Three different websites using maps, three different stories.
A San Francisco walking tour company, a California statewide hospital and care facility rating service, and an international community of climate scientists. All these sites use Google Maps to engage and inform their visitors, and HyperArts customized each requirement!
Maybe you too would like to deploy maps on your site. For inspiration, here is what we did for these client sites.
Let’s start with the tour company.
Imagine you are a visitor to San Francisco and you would like to take a walking tour. You could click over to the San Francisco City Guides web site and find a tour on Find Your Tour: Find Tours Near Me. This page displays a map based on your location, the date, and the list of tours on that date.
You can click from any pin and go to the description page for the tour. On that page, there’s a zoomed in map displaying the starting location for the tour! And if you reserve a spot on the tour, the map will be sent along with your confirmation. Helpful!
Now, let’s say you are thinking about health care, say, maternity care, or assisted living for yourself or a relative.

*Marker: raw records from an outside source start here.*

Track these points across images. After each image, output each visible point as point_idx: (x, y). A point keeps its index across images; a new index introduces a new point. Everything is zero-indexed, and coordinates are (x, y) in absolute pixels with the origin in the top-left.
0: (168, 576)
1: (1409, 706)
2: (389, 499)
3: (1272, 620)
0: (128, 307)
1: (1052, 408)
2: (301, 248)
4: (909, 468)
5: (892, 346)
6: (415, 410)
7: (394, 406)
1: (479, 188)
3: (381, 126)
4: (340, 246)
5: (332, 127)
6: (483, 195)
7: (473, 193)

You want to find a well rated California long term care facility or a hospital, or check up on one you already know. The Cal Hospital Compare website and the Cal Longterm Care Compare website have you covered. When you search for facility ratings, because that’s what they provide, you can see a map of the area you are targeting with pins for the facilities in the area. When you click through to the facility rating page, you can see a small zoomed in map of the facility location. Helpful again!
Finally, let’s say you have an interest in climate science and you have heard of the AmeriFlux project at the Lawrence Berkeley National Lab.
The AmeriFlux project collects data from sensors installed all over the Americas, from Canada to Argentina, in fields, forests, swamps and deserts. These sensors measure greenhouse gases like carbon and methane. (For a really precise scientific explanation, you should visit the website. And maybe get a PhD.) Let’s say though, that you want to find one of these sensors. There are a quite a few in the Sacramento delta! Or maybe you are in Oklahoma, or Mexico. When you use the Google Map on the site search page, you can see where the sensors are. You can even get driving directions for many sites. Could be helpful! Not all sites are near a road.
On the AmeriFlux site search map, more cool features besides directions are available for researchers to customize a map. A map can be assigned a title and the background of the map can be changed to indicate terrestrial features. Also, the pins on the map can be styled with colors and shapes you assign based on data characteristics. There’s an optional legend for those pins that you just colored and shaped. Pins have popup labels with info for each site. And, the maps are downloadable as pngs (doesn’t work on Safari).
Another interesting use of Google Maps on the AmeriFlux site is the satellite image backgrounds that are used with a special graph called a windrose.